● Passage shown:
★ ★ ★ ★
In earlier versions of this course, documentation crawling was done manually — writing custom scripts to scrape HTML, handle pagination, deal with bot protection, manage dynamic rendering, etc. This was:

  • Error-prone — different machines behaved differently
  • Fragile — site structure changes broke the scripts
  • Time-consuming — debugging crawling issues took hours

Tavily (previously Firecrawl was also considered) provides a managed crawling API that handles all of this complexity:

Feature Manual Approach Tavily
Bot protection 🔧 Handle yourself ✅ Built-in
Dynamic rendering 🔧 Headless browser setup ✅ Automatic
Rate limiting 🔧 Custom backoff logic ✅ Managed
Concurrent extraction 🔧 Threading code ✅ API-level parallelism
Table/embed extraction 🔧 Custom parsers ✅ Advanced mode
Setup time Hours Minutes

[!TIP] General principle: If crawling isn't your core business logic, offload it to a third-party that specializes in it. This frees you to focus on the RAG pipeline itself.

Tavily's Free Tier

Tavily offers a generous free tier that's more than sufficient for this project and course.


What's Coming Next

Lesson What We Build
05 Initialize all imports, embedding model, vector store, SSL config
06 Crawl the documentation using TavilyCrawl (one-call approach)
07–08 (Optional) Manual crawling with TavilyMap + TavilyExtract for more control
09 Recap transition to chunking
10 Chunk documents with RecursiveCharacterTextSplitter
11 Batch-index chunks into Pinecone concurrently

The heavy lifting is shared between Tavily (crawling) and LangChain (chunking, embedding, indexing). Our job is to orchestrate them correctly.
★ ★ ★ ★
● Data for analysis:

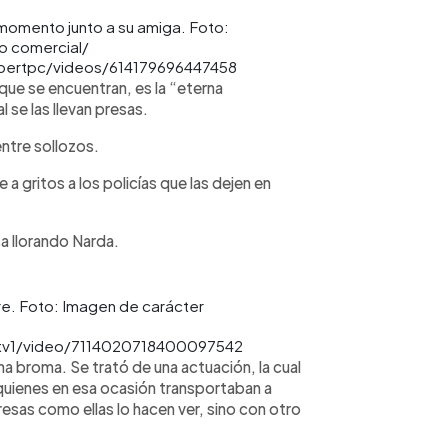
momento junto a su amiga. Foto:
no comercial/
bertpc/videos/614179696447458
que se encuentran, es la “eterna
 se las llevan presas.
entre sollozos.
 a gritos a los policías que las dejen en
a llorando Narda.
bre. Foto: Imagen de carácter
rtv1/video/7114020718400097542
a broma. Se trató de una actuación, la cual
 quienes en esa ocasión transportaban a
esas como ellas lo hacen ver, sino con otro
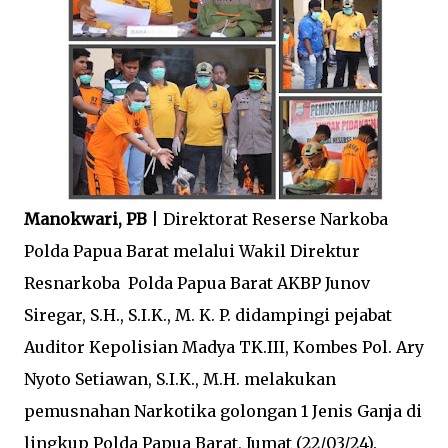
Manokwari, PB
| Direktorat Reserse Narkoba
Polda Papua Barat melalui Wakil Direktur
Resnarkoba Polda Papua Barat AKBP Junov
Siregar, S.H., S.I.K., M. K. P. didampingi pejabat
Auditor Kepolisian Madya TK.III, Kombes Pol. Ary
Nyoto Setiawan, S.I.K., M.H. melakukan
pemusnahan Narkotika golongan 1 Jenis Ganja di
lingkup Polda Papua Barat, Jumat (22/03/24).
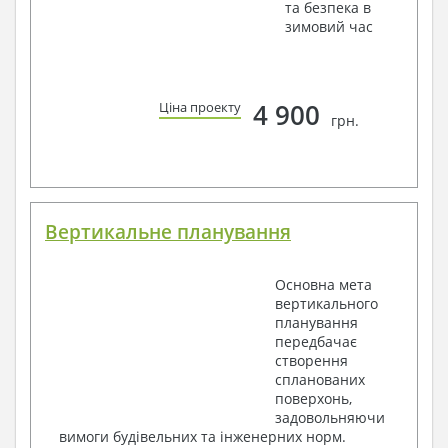
та безпека в
зимовий час
4 900
Ціна проекту
грн.
Вертикальне планування
Основна мета
вертикального
планування
передбачає
створення
спланованих
поверхонь,
задовольняючи
вимоги будівельних та інженерних норм.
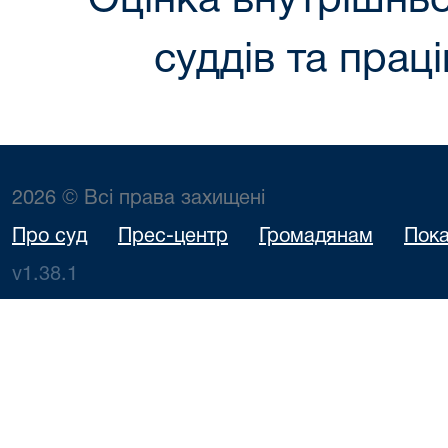
Оцінка внутрішнь
суддів та праці
2026 © Всі права захищені
Про суд
Прес-центр
Громадянам
Пока
v1.38.1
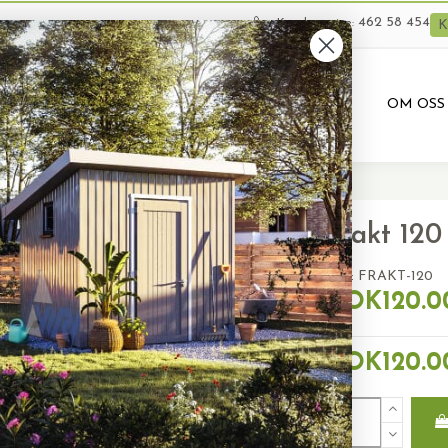
462 58 454
Kundeservice:
K
VARER
BRUKTE VARER
PRODUKTUTLEIE
OM OSS
Frakt 120
SKU:
FRAKT-120
NOK120.0
NOK120.0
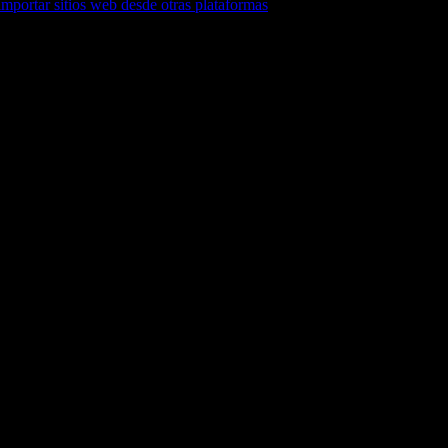
mportar sitios web desde otras plataformas
.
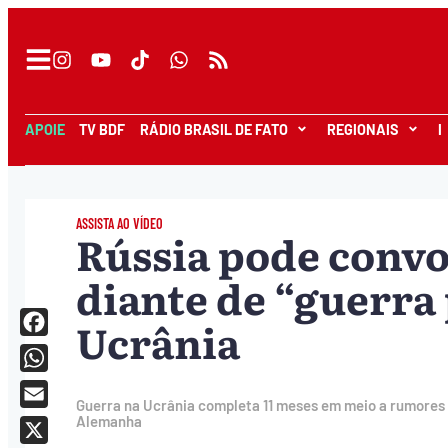
APOIE
TV BDF
RÁDIO BRASIL DE FATO
REGIONAIS
I
ASSISTA AO VÍDEO
Rússia pode convo
diante de “guerra
Ucrânia
Facebook
WhatsApp
Guerra na Ucrânia completa 11 meses em meio a rumores
Email
Alemanha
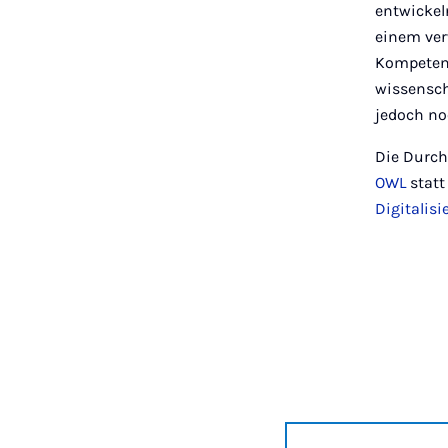
entwickel
einem ve
Kompetenz
wissenscha
jedoch no
Die Durch
OWL
statt
Digitalis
★ ★ ★ ★
● Complete the following:
**A)** Reproduce the passage on documentation crawling word for word from "Lesson What We" to "orchestrate them correctly.".
**B)** Translate this sentence from the passage on documentation crawling into Spanish: "Tavily offers a generous free tier that's more than sufficient for this project and course."

● Outputs for the tasks:
**A)**
Lesson What We Build
05 Initialize all imports, embedding model, vector store, SSL config
06 Crawl the documentation using TavilyCrawl (one-call approach)
07–08 (Optional) Manual crawling with TavilyMap + TavilyExtract for more control
09 Recap transition to chunking
10 Chunk documents with RecursiveCharacterTextSplitter
11 Batch-index chunks into Pinecone concurrently

The heavy lifting is shared between Tavily (crawling) and LangChain (chunking, embedding, indexing). Our job is to orchestrate them correctly.

**B)** Tavily ofrece un nivel gratuito generoso que es más que suficiente para este proyecto y este curso.